**TEXTO DE ORIGEM**

Esperança… uma vez mais por Timor Lorosae


Caros visitantes virtuais,
Nunca fui a Timor Leste, mas trago este país no coração há muito tempo. É um país que sinto de algum modo que faz parte do meu património humano, talvez por me ter afetivamente associado à causa da libertação do povo timorense, como tantos portugueses.
No sábado passado realizaram-se eleições presidenciais neste que é um dos mais jovens países da comunidade internacional. Pela primeira vez Timor se aproxima do momento em que deixará de ter o apoio permanente da missão da Organização das Nações Unidas, pois terá atingido a estabilidade que permite garantir por si mesmo uma vivência democrática, em clima de segurança e respeito da ordem pública que assegure aos seus cidadãos que estes podem viver em liberdade e gerir, por si mesmos, o país por cuja independência tanto lutaram.
E, se não constitui para mim nenhum orgulho, mas antes vergonha a forma como Portugal salazarista se recusou obstinadamente e contra o direito à autodeterminação dos povos a deixar as suas províncias ultramarinas em África, já o mesmo se não pode dizer da atitude que tomou em plena democracia relativamente a Timor Leste. Com Timor, Portugal soube não apenas aceitar a independência daquele território, como ajudá-lo a libertar-se da sua anexação pela Indonésia, que o considerou a sua 27ª Província, 3 dias após a saída dos Portugueses de Timor, em 1975.
A coragem do povo timorense é comovente. Estão certamente na memória de todos as terríveis imagens do massacre, ocorrido em 12 de novembro de 1991, no Cemitério de Santa Cruz, onde o povo se tinha reunido para homenagear um jovem assassinado pelas autoridades ocupantes e que terminou num banho de sangue de 200 timorenses, abatidos a sangue frio sobre as campas brancas dos seus mortos.
Portugal em peso se levantou com indignação, por diversas ocasiões e com diversos gestos abanou a comunidade internacional para que não deixasse sucumbir aquele povo irmão sob a opressão bárbara da Indonésia que lançando napalm em doses maciças dizimou um terço da população timorense e destruiu o seu património geográfico e florestal nas zonas onde caiu.

**DADOS EXTRAÍDOS**
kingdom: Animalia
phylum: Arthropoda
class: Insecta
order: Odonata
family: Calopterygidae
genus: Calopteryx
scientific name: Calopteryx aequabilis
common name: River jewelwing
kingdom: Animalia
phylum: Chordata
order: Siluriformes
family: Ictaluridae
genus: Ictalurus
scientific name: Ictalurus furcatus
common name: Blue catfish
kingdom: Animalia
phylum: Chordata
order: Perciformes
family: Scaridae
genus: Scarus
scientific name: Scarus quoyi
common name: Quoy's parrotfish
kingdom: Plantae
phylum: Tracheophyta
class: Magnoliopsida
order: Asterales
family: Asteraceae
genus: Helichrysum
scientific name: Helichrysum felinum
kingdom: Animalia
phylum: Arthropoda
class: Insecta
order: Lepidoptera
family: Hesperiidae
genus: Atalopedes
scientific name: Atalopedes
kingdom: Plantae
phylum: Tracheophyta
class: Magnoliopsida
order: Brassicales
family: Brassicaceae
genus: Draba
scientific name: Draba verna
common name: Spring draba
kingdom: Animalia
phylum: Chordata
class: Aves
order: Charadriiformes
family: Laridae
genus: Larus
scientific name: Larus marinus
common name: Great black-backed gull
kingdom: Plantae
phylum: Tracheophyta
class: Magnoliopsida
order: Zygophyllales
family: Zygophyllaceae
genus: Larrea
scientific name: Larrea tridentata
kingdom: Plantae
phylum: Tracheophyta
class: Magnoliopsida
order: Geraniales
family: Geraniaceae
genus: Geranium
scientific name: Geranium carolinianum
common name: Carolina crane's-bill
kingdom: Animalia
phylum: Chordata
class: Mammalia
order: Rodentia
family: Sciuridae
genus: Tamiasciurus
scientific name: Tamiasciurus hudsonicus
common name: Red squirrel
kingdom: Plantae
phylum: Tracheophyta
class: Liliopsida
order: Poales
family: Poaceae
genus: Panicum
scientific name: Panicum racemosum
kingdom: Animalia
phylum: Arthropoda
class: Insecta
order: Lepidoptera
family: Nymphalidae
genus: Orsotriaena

**ENUNCIADO A**
Em que data ocorreu o massacre no Cemitério de Santa Cruz, segundo o texto sobre Timor Leste?
**ENUNCIADO B**
Reproduza sem alterações o trecho dos registos que começa na linha que contém "scientific name: Ictalurus furcatus" e termina na linha que contém "genus: Helichrysum", com ambas incluídas.

**RESPOSTA CORRETA A**
Em 12 de novembro de 1991.

**RESPOSTA CORRETA B**
scientific name: Ictalurus furcatus
common name: Blue catfish
kingdom: Animalia
phylum: Chordata
order: Perciformes
family: Scaridae
genus: Scarus
scientific name: Scarus quoyi
common name: Quoy's parrotfish
kingdom: Plantae
phylum: Tracheophyta
class: Magnoliopsida
order: Asterales
family: Asteraceae
genus: Helichrysum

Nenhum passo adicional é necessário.